__FRAGMENTO DE LA ENTREVISTA__
########################################
US$7.875 millones invirtieron los principales fondos de Private Equity y Capital de Riesgo en América Latina durante 2012. Para la mayoría de los actores, tanto extranjeros como locales, el principal foco de interés está en el consumo, los servicios financieros y los servicios de educación. AméricaEconomía conversó con el director de estudios de LAVCA para saber qué hay detrás de estas grandes cifras.

- ¿Cómo ha evolucionado el mercado de Venture Capital y Capital Equity en la región en los últimos años? 

- A través de las encuestas que hemos realizado tenemos un cuadro donde, en términos de captación, los años 2010 y 2011 fueron años récord. Esto se explica por grandes buyouts, es decir, operaciones por la toma de control de ciertas empresas de tamaño respetable. Los fondos Private Equity que venían trabajando en Brasil levantaron US$7.000 millones durante esos años, me refiero a unos tres o cinco fondos realmente grandes. La tendencia observada era de fondos operando a nivel regional, por un lado, y fondos especializados en el mercado brasileño, sin duda el más grande y sofisticado de América Latina.

El año pasado hemos visto un cambio de tendencia. El primero hacia fondos de menor tamaño. En 2010 había siete fondos con más de US$1.000 millones, mientas que hoy observamos que hay más fondos, pero de tamaño más reducido. Estos fondos están más concentrados en la región andina y en México. Perú y Colombia son particularmente interesantes en este momento.

Si hablamos por monto invertido en comparación con número de transacciones, tenemos más transacciones, pero por montos menores a los que veíamos en 2010-2011. Y de estas transacciones aproximadamente 40% corresponde a proyectos de Venture Capital. 

Otro rasgo que detectamos hoy en día es una incidencia mayor de lo que en la industria se conoce como “dry powder” (pólvora seca), o sea, hay una mayor cantidad de fondos levantados por los gestores, pero que aún no se han invertido.
########################################
__CONJUNTO DE FILAS__
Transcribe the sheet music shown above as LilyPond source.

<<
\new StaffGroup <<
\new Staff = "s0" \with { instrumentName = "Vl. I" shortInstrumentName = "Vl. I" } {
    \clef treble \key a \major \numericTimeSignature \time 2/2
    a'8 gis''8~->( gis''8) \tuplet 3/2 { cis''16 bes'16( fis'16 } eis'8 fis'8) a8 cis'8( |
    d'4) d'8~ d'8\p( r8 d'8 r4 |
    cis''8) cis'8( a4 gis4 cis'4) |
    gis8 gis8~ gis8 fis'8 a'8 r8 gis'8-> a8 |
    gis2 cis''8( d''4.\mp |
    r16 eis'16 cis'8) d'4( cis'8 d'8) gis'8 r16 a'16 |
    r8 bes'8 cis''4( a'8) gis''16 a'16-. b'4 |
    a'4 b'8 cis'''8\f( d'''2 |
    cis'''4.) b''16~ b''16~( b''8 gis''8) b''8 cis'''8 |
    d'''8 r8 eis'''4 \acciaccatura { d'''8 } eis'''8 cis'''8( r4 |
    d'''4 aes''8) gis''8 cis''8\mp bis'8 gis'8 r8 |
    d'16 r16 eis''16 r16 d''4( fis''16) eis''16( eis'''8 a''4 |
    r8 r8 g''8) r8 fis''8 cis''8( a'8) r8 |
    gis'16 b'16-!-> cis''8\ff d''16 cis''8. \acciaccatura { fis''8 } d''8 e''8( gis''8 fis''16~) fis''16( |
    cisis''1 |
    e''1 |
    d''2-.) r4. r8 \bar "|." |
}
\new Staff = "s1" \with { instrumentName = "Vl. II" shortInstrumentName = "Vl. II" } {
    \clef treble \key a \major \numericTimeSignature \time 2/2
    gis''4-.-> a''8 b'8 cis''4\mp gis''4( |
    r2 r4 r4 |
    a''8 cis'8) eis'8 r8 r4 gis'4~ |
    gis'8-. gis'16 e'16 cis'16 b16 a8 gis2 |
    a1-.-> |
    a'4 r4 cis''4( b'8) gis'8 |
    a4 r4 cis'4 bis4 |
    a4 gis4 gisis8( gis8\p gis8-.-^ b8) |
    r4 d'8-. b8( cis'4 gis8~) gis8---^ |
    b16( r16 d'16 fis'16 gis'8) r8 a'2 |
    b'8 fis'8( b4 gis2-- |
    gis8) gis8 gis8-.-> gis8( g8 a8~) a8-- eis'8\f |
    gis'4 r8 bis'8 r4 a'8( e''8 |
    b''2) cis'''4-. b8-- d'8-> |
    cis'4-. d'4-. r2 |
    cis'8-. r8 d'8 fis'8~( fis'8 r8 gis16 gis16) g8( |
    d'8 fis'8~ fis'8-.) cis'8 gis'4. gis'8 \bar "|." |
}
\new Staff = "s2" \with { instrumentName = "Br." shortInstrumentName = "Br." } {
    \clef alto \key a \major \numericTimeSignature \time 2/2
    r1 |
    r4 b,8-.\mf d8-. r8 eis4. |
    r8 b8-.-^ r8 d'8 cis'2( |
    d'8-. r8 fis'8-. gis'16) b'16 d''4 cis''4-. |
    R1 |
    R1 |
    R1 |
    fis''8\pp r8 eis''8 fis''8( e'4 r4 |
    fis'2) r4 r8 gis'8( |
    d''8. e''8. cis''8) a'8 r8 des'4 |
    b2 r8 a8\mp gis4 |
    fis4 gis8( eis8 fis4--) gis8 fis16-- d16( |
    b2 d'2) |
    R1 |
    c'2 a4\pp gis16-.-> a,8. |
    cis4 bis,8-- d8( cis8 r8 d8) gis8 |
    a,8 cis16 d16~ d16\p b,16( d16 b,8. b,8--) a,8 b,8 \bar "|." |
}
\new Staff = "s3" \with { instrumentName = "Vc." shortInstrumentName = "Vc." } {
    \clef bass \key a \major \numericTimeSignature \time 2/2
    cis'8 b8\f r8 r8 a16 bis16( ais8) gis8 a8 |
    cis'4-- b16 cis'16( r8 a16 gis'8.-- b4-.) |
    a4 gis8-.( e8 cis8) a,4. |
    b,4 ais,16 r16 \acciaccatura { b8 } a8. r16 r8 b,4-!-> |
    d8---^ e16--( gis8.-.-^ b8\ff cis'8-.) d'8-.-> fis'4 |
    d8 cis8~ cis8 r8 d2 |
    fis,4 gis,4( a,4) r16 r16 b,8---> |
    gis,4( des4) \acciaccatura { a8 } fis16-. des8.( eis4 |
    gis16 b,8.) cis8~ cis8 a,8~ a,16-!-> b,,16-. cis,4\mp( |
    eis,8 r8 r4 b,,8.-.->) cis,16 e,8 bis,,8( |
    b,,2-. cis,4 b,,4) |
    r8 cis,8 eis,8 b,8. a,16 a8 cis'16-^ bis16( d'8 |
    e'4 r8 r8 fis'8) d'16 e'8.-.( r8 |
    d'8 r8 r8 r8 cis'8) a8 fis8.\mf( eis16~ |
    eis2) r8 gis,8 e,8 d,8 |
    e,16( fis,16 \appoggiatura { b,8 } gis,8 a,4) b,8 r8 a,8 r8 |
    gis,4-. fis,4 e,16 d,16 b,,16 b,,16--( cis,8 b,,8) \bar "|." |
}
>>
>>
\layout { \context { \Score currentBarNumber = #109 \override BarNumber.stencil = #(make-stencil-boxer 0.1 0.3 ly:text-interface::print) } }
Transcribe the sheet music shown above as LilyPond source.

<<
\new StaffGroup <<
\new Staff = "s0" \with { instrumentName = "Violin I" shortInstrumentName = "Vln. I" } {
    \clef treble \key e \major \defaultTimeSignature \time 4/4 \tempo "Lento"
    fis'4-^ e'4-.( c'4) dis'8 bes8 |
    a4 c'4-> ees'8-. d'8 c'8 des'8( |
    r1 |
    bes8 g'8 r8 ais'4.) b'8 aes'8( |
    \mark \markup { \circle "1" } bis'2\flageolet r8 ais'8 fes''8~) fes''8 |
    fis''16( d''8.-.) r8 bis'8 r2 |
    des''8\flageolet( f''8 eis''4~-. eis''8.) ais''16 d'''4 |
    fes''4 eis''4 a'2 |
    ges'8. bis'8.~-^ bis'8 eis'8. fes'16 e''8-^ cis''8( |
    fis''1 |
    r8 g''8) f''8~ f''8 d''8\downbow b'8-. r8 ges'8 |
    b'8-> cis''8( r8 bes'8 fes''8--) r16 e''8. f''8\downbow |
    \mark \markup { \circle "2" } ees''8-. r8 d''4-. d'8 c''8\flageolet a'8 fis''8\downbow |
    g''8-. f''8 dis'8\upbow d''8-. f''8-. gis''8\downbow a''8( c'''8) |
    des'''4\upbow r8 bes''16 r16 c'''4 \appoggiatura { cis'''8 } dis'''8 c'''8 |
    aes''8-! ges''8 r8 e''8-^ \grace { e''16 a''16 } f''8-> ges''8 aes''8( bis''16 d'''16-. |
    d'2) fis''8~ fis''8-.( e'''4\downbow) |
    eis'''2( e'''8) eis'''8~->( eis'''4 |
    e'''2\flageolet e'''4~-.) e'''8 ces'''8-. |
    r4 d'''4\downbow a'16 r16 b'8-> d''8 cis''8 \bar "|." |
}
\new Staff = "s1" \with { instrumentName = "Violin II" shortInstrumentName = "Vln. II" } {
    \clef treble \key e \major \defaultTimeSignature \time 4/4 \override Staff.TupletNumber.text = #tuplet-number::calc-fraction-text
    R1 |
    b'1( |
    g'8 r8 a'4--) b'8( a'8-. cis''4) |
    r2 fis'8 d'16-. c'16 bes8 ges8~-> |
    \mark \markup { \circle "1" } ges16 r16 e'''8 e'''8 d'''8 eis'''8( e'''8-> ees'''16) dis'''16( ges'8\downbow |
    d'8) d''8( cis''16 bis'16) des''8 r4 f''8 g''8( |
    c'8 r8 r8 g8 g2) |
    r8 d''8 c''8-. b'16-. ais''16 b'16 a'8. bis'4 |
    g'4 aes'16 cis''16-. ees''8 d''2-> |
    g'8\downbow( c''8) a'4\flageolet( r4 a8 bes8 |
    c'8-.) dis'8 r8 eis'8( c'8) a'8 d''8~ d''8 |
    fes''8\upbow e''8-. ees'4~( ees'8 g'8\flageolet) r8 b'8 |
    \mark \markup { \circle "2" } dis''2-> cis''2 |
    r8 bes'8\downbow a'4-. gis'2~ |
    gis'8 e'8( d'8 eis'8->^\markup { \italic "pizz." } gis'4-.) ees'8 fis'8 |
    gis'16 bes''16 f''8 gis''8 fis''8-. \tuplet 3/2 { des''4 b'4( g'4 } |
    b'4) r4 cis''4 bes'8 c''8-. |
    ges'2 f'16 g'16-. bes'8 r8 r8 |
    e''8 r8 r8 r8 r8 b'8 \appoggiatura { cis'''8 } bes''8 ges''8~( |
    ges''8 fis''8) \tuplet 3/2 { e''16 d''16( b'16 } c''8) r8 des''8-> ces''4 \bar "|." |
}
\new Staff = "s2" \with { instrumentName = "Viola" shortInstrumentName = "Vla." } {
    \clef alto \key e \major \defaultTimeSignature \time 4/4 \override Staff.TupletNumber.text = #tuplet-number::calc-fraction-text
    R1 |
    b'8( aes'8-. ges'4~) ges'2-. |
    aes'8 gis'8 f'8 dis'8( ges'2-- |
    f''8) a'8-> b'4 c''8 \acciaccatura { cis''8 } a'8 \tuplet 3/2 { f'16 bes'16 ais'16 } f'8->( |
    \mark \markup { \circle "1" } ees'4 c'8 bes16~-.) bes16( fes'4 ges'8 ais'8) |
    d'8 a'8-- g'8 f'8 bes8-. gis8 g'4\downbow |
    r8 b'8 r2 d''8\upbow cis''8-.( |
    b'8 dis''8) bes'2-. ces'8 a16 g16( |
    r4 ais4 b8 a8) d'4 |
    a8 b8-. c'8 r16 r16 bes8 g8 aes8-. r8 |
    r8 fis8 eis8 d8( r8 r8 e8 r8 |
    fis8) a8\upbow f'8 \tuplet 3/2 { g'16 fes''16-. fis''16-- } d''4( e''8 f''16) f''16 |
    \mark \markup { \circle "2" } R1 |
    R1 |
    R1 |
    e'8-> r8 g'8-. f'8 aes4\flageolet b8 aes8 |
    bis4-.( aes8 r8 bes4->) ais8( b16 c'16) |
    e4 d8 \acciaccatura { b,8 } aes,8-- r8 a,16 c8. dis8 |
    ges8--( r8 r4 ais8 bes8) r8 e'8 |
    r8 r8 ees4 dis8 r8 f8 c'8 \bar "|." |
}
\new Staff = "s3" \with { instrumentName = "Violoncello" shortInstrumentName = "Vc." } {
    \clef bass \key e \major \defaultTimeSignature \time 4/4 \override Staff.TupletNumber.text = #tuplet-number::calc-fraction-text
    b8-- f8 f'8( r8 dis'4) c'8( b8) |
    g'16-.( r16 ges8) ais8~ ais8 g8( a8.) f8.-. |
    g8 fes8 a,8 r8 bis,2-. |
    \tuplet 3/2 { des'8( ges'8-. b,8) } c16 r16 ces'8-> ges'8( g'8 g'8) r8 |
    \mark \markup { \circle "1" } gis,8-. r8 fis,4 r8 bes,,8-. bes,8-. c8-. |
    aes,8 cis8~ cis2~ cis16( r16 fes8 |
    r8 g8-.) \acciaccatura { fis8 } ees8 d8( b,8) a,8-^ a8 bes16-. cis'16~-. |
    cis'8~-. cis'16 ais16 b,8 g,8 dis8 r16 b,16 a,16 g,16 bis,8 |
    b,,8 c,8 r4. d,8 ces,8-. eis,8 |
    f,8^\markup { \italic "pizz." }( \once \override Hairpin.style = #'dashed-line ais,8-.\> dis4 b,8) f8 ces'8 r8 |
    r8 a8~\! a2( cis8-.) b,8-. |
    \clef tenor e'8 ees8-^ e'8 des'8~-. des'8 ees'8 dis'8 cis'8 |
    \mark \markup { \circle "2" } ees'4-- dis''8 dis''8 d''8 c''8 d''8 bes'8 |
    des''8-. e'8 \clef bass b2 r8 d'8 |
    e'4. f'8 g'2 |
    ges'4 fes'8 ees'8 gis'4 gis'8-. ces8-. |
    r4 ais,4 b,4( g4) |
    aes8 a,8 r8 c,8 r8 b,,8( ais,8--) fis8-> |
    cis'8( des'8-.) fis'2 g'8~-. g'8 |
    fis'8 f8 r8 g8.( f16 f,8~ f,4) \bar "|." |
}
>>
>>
########################################
Duplique literalmente el pasaje de la entrevista que comienza en "Si hablamos por" y llega hasta "se han invertido.", incluyendo ambas expresiones. No es necesario consultar las filas.

Si hablamos por monto invertido en comparación con número de transacciones, tenemos más transacciones, pero por montos menores a los que veíamos en 2010-2011. Y de estas transacciones aproximadamente 40% corresponde a proyectos de Venture Capital. 

Otro rasgo que detectamos hoy en día es una incidencia mayor de lo que en la industria se conoce como “dry powder” (pólvora seca), o sea, hay una mayor cantidad de fondos levantados por los gestores, pero que aún no se han invertido.